:: Listing
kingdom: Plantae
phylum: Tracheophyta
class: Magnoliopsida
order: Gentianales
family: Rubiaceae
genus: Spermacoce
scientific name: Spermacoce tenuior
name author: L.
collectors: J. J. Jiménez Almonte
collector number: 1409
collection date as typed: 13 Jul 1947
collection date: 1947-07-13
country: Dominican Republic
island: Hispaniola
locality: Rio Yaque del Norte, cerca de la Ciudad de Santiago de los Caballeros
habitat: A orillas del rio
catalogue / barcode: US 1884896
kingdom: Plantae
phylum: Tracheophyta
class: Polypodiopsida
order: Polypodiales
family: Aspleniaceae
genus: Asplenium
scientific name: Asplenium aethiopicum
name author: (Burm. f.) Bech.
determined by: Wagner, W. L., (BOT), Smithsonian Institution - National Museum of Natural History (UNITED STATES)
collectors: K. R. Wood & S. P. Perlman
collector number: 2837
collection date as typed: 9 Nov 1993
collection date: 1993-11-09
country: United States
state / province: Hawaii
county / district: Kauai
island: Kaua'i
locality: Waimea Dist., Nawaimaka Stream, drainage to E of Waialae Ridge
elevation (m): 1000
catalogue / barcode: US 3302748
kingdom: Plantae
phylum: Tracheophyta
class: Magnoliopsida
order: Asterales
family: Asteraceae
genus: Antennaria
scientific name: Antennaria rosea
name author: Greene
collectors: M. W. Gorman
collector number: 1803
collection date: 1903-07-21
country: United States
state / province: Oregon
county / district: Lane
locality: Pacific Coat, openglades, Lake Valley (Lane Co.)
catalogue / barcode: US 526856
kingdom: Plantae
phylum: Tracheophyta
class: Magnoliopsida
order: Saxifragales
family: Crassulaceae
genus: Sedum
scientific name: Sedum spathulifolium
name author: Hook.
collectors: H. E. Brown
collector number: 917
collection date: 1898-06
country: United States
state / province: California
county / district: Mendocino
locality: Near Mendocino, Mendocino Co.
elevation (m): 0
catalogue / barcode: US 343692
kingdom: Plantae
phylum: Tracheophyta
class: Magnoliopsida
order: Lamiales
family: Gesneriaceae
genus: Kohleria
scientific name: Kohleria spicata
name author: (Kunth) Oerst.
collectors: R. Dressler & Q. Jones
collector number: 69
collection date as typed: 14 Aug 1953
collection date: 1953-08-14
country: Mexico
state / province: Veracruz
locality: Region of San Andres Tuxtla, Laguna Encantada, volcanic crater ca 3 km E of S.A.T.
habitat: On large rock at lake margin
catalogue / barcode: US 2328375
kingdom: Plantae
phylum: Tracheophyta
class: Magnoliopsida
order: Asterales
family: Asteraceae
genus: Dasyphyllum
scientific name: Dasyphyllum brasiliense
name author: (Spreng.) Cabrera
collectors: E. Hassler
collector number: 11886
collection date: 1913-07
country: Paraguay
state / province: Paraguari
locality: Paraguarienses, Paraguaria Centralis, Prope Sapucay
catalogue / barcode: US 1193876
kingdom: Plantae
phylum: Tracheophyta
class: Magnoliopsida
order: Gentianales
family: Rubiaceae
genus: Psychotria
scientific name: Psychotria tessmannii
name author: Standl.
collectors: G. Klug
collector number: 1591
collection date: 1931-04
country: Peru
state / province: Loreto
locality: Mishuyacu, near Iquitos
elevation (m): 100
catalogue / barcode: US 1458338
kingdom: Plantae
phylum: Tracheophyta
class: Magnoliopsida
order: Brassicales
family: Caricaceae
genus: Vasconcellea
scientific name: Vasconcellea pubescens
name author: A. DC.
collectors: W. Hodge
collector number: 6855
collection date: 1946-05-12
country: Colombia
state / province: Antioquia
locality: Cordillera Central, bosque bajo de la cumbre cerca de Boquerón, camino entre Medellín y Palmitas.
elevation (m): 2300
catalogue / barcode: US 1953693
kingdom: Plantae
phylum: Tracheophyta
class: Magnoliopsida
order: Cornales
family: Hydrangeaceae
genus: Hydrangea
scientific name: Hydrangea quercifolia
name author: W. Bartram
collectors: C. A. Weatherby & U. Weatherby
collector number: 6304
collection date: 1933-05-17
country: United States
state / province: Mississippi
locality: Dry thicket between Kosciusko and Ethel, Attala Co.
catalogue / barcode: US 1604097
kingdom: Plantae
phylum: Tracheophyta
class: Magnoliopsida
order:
::::
Copy every line from all of the rows above without making any changes.

### Solved problem
kingdom: Plantae
phylum: Tracheophyta
class: Magnoliopsida
order: Gentianales
family: Rubiaceae
genus: Spermacoce
scientific name: Spermacoce tenuior
name author: L.
collectors: J. J. Jiménez Almonte
collector number: 1409
collection date as typed: 13 Jul 1947
collection date: 1947-07-13
country: Dominican Republic
island: Hispaniola
locality: Rio Yaque del Norte, cerca de la Ciudad de Santiago de los Caballeros
habitat: A orillas del rio
catalogue / barcode: US 1884896
kingdom: Plantae
phylum: Tracheophyta
class: Polypodiopsida
order: Polypodiales
family: Aspleniaceae
genus: Asplenium
scientific name: Asplenium aethiopicum
name author: (Burm. f.) Bech.
determined by: Wagner, W. L., (BOT), Smithsonian Institution - National Museum of Natural History (UNITED STATES)
collectors: K. R. Wood & S. P. Perlman
collector number: 2837
collection date as typed: 9 Nov 1993
collection date: 1993-11-09
country: United States
state / province: Hawaii
county / district: Kauai
island: Kaua'i
locality: Waimea Dist., Nawaimaka Stream, drainage to E of Waialae Ridge
elevation (m): 1000
catalogue / barcode: US 3302748
kingdom: Plantae
phylum: Tracheophyta
class: Magnoliopsida
order: Asterales
family: Asteraceae
genus: Antennaria
scientific name: Antennaria rosea
name author: Greene
collectors: M. W. Gorman
collector number: 1803
collection date: 1903-07-21
country: United States
state / province: Oregon
county / district: Lane
locality: Pacific Coat, openglades, Lake Valley (Lane Co.)
catalogue / barcode: US 526856
kingdom: Plantae
phylum: Tracheophyta
class: Magnoliopsida
order: Saxifragales
family: Crassulaceae
genus: Sedum
scientific name: Sedum spathulifolium
name author: Hook.
collectors: H. E. Brown
collector number: 917
collection date: 1898-06
country: United States
state / province: California
county / district: Mendocino
locality: Near Mendocino, Mendocino Co.
elevation (m): 0
catalogue / barcode: US 343692
kingdom: Plantae
phylum: Tracheophyta
class: Magnoliopsida
order: Lamiales
family: Gesneriaceae
genus: Kohleria
scientific name: Kohleria spicata
name author: (Kunth) Oerst.
collectors: R. Dressler & Q. Jones
collector number: 69
collection date as typed: 14 Aug 1953
collection date: 1953-08-14
country: Mexico
state / province: Veracruz
locality: Region of San Andres Tuxtla, Laguna Encantada, volcanic crater ca 3 km E of S.A.T.
habitat: On large rock at lake margin
catalogue / barcode: US 2328375
kingdom: Plantae
phylum: Tracheophyta
class: Magnoliopsida
order: Asterales
family: Asteraceae
genus: Dasyphyllum
scientific name: Dasyphyllum brasiliense
name author: (Spreng.) Cabrera
collectors: E. Hassler
collector number: 11886
collection date: 1913-07
country: Paraguay
state / province: Paraguari
locality: Paraguarienses, Paraguaria Centralis, Prope Sapucay
catalogue / barcode: US 1193876
kingdom: Plantae
phylum: Tracheophyta
class: Magnoliopsida
order: Gentianales
family: Rubiaceae
genus: Psychotria
scientific name: Psychotria tessmannii
name author: Standl.
collectors: G. Klug
collector number: 1591
collection date: 1931-04
country: Peru
state / province: Loreto
locality: Mishuyacu, near Iquitos
elevation (m): 100
catalogue / barcode: US 1458338
kingdom: Plantae
phylum: Tracheophyta
class: Magnoliopsida
order: Brassicales
family: Caricaceae
genus: Vasconcellea
scientific name: Vasconcellea pubescens
name author: A. DC.
collectors: W. Hodge
collector number: 6855
collection date: 1946-05-12
country: Colombia
state / province: Antioquia
locality: Cordillera Central, bosque bajo de la cumbre cerca de Boquerón, camino entre Medellín y Palmitas.
elevation (m): 2300
catalogue / barcode: US 1953693
kingdom: Plantae
phylum: Tracheophyta
class: Magnoliopsida
order: Cornales
family: Hydrangeaceae
genus: Hydrangea
scientific name: Hydrangea quercifolia
name author: W. Bartram
collectors: C. A. Weatherby & U. Weatherby
collector number: 6304
collection date: 1933-05-17
country: United States
state / province: Mississippi
locality: Dry thicket between Kosciusko and Ethel, Attala Co.
catalogue / barcode: US 1604097
kingdom: Plantae
phylum: Tracheophyta
class: Magnoliopsida
order:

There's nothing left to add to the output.